For retail investors in Singapore, dividends from Ascott Residence Trust are generally not subject to further Singapore income tax, as most distributions are paid out of tax-exempt or tax-transparent income. There is no withholding tax imposed on local unitholders. However, if units are held through SRS or CPF investment schemes, dividends remain tax-exempt under prevailing rules, offering additional tax efficiency for Singapore-based investors.
What is the latest dividend for Ascott Residence Trust stock?
Ascott Residence Trust currently pays dividends. The latest distribution was 3.550 Singapore cents per unit for the period from July 1 to December 31, 2024, with payment made on February 28, 2025. The forward annual yield stands at approximately 7.13%, reflecting strong, recurrent income for unitholders. Dividends are paid semi-annually, in line with Ascott Residence Trust’s policy to distribute at least 90% of taxable and net overseas income.

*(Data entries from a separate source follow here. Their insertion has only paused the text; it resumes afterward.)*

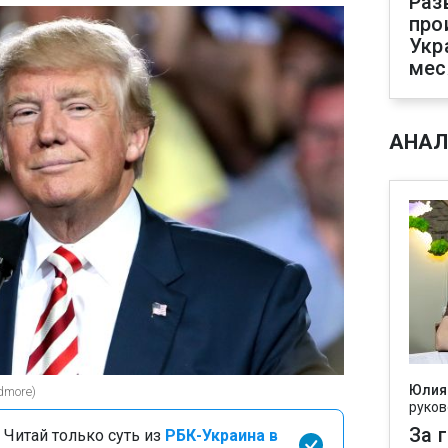
Раз
про
Укр
мес
АНАЛ
Юлия
dmore)
руков
За 
 Читай только суть из
РБК-Украина в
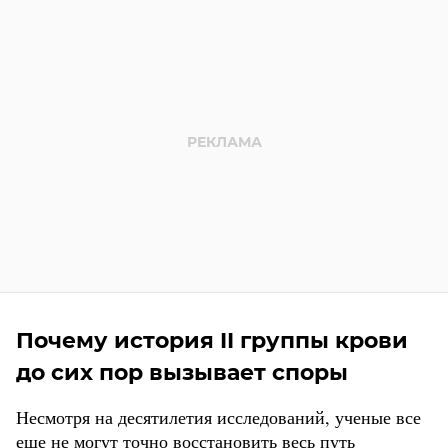
Почему история II группы крови
до сих пор вызывает споры
Несмотря на десятилетия исследований, ученые все
еще не могут точно восстановить весь путь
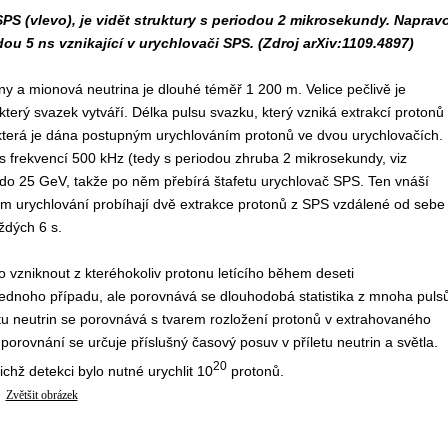
SPS (vlevo), je vidět struktury s periodou 2 mikrosekundy. Naprav
dou 5 ns vznikající v urychlovači SPS. (Zdroj arXiv:1109.4897)
ny a mionová neutrina je dlouhé téměř 1 200 m. Velice pečlivě je
erý svazek vytváří. Délka pulsu svazku, který vzniká extrakcí protonů
 která je dána postupným urychlováním protonů ve dvou urychlovačích.
u s frekvencí 500 kHz (tedy s periodou zhruba 2 mikrosekundy, viz
 do 25 GeV, takže po něm přebírá štafetu urychlovač SPS. Ten vnáší
nom urychlování probíhají dvě extrakce protonů z SPS vzdálené od sebe
ždých 6 s.
 vzniknout z kteréhokoliv protonu letícího během deseti
ednoho případu, ale porovnává se dlouhodobá statistika z mnoha puls
tu neutrin se porovnává s tvarem rozložení protonů v extrahovaného
porovnání se určuje příslušný časový posuv v příletu neutrin a světla.
20
chž detekci bylo nutné urychlit 10
protonů.
Zvětšit obrázek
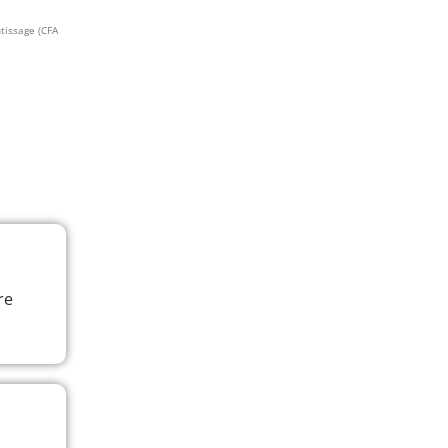
ntissage (CFA
re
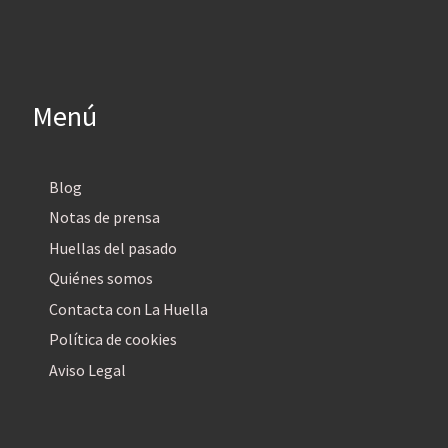
Menú
Blog
Notas de prensa
Huellas del pasado
Quiénes somos
Contacta con La Huella
Política de cookies
Aviso Legal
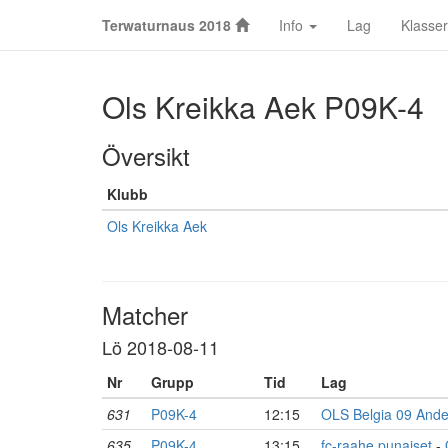
Terwaturnaus 2018
Info
Lag
Klasser
Ols Kreikka Aek P09K-4
Översikt
Klubb
Ols Kreikka Aek
Matcher
Lö 2018-08-11
Nr
Grupp
Tid
Lag
631
P09K-4
12:15
OLS Belgia 09 Ande
635
P09K-4
13:15
fc-raahe punaiset
-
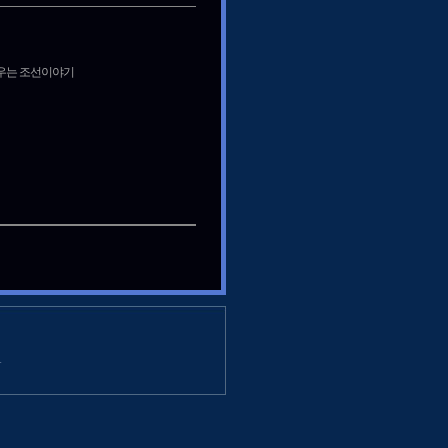
배우는 조선이야기
1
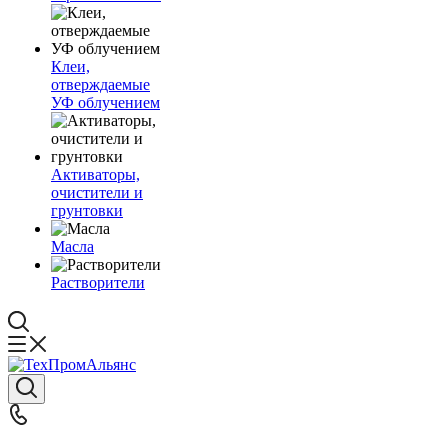
Клеи,
отверждаемые
УФ облучением
Активаторы,
очистители и
грунтовки
Масла
Растворители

What is the forecast for Ascott Residence Trust stock in 2025, 2026, and 2027?
Based on the current share price of S$0.855, the projected values are S$1.11 by end 2025, S$1.28 by end 2026, and S$1.71 by end 2027. This outlook is supported by recurring growth drivers such as improved occupancy, asset enhancement initiatives, and new acquisitions. The hospitality REIT sector shows robust momentum, and analyst consensus remains optimistic on Ascott Residence Trust’s prospects.
Should I sell my Ascott Residence Trust shares?
Holding onto Ascott Residence Trust shares could be attractive, given its competitive valuation, resilient income base, and well-diversified portfolio spanning 15 countries. The trust’s consistent dividend track record and planned growth through asset enhancements and acquisitions provide a solid foundation for potential mid- to long-term gains. The current market consensus is “outperform,” suggesting fundamentals continue to favour patient investors.
Are dividends from Ascott Residence Trust stock taxable for Singaporean investors?
For retail investors in Singapore, dividends from Ascott Residence Trust are generally not subject to further Singapore income tax, as most distributions are paid out of tax-exempt or tax-transparent income. There is no withholding tax imposed on local unitholders. However, if units are held through SRS or CPF investment schemes, dividends remain tax-exempt under prevailing rules, offering additional tax efficiency for Singapore-based investors.